Branding is essential and doing this right will make the difference between success and failure for your organization.

How To Get Chummy With Your Banker

April 6, 2009 by Kim Eberhardt · Leave a Comment
Filed under: Business Tips & Tactics 

How To Get Chummy With Your Banker” from Inc. sheds light on an issue that many small business owners are grappling with - maintaining a good relationship with their banker in a tumultuous economic environment. From our perspective, the most important aspect of the relationship is communication.
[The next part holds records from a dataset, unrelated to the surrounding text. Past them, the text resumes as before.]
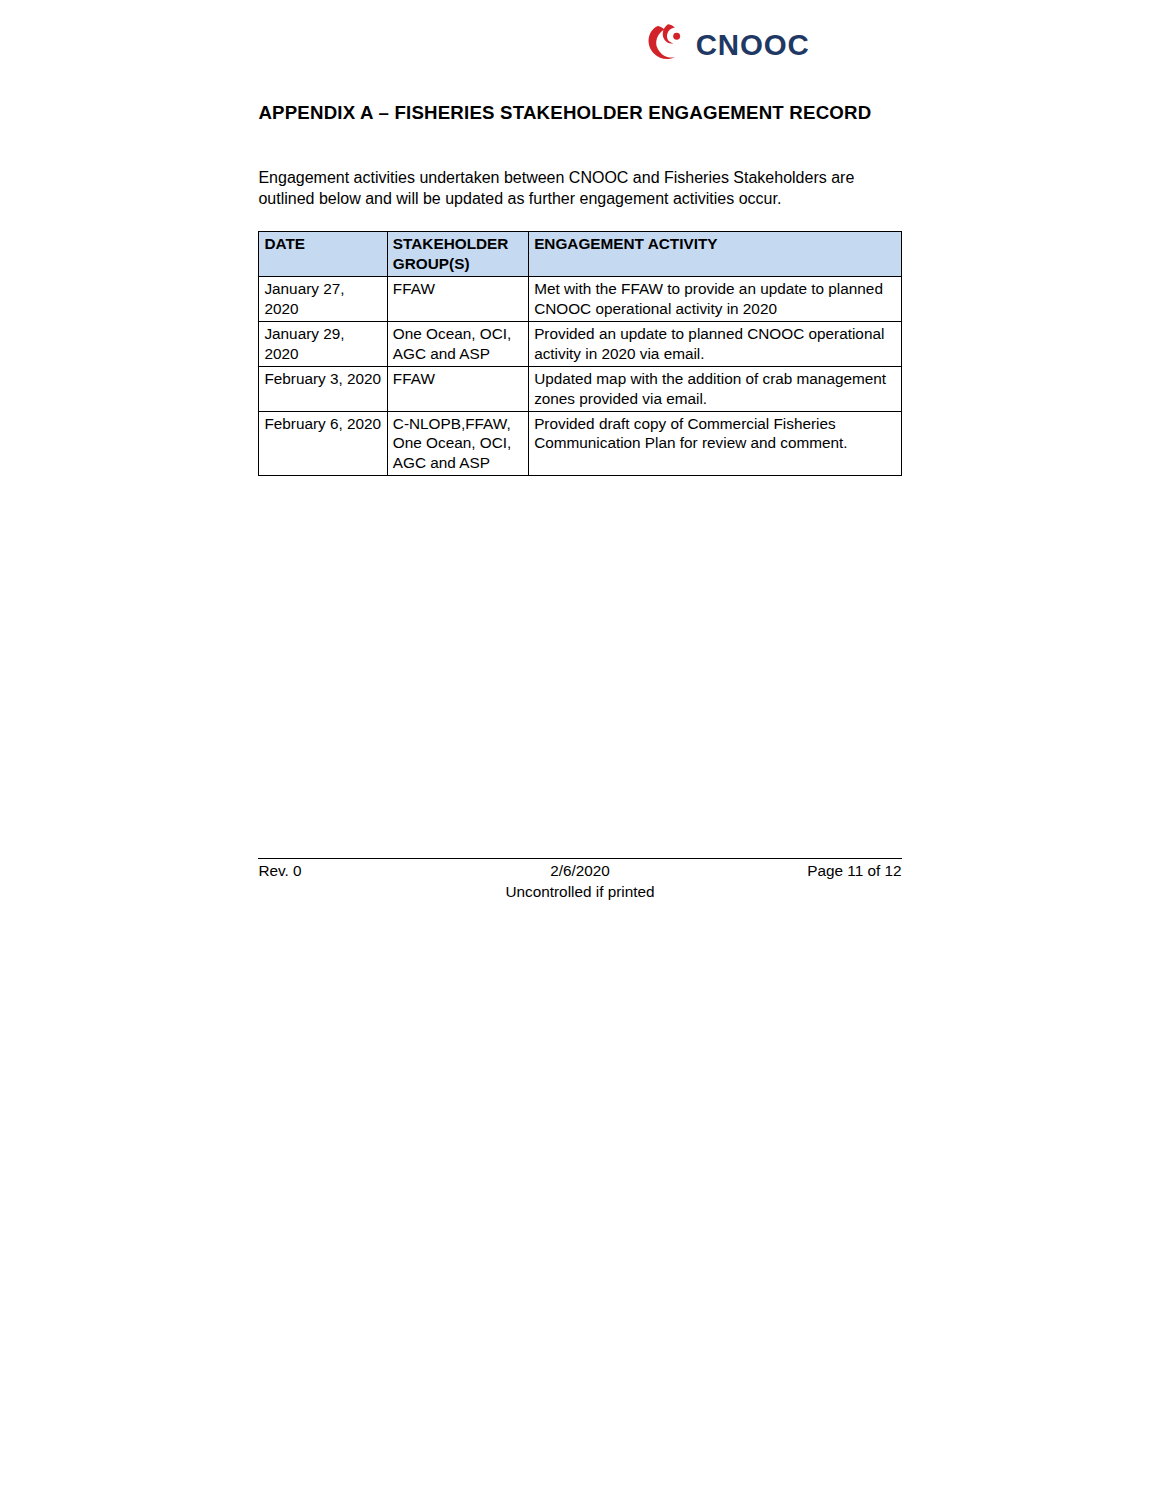CNOOC
APPENDIX A – FISHERIES STAKEHOLDER ENGAGEMENT RECORD
Engagement activities undertaken between CNOOC and Fisheries Stakeholders are outlined below and will be updated as further engagement activities occur.
| DATE | STAKEHOLDER GROUP(S) | ENGAGEMENT ACTIVITY |
| --- | --- | --- |
| January 27, 2020 | FFAW | Met with the FFAW to provide an update to planned CNOOC operational activity in 2020 |
| January 29, 2020 | One Ocean, OCI, AGC and ASP | Provided an update to planned CNOOC operational activity in 2020 via email. |
| February 3, 2020 | FFAW | Updated map with the addition of crab management zones provided via email. |
| February 6, 2020 | C-NLOPB,FFAW, One Ocean, OCI, AGC and ASP | Provided draft copy of Commercial Fisheries Communication Plan for review and comment. |
Rev. 0 2/6/2020 Page 11 of 12
Uncontrolled if printed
That means sharing  both the good and bad news, on both sides of the equation - the banker and the business owner.  If you build a relationship with your banker and treat them as a trusted advisor, assuming they are the type who wants to help, it will be easier to communicate the bad news and work through challenges.  The banker also has the advantage of working with many different companies and industries and can share insight which may be able to help a businesses specific situation. The lesson? Maintaining an open and honest relationship with your banker will allow him or her to provide you support and solutions during difficult times and be proactive in identifying ways to help you grow when times are better.  The banker/entrepreneur relationship is like any other - one based on trust and integrity will prove to be more successful.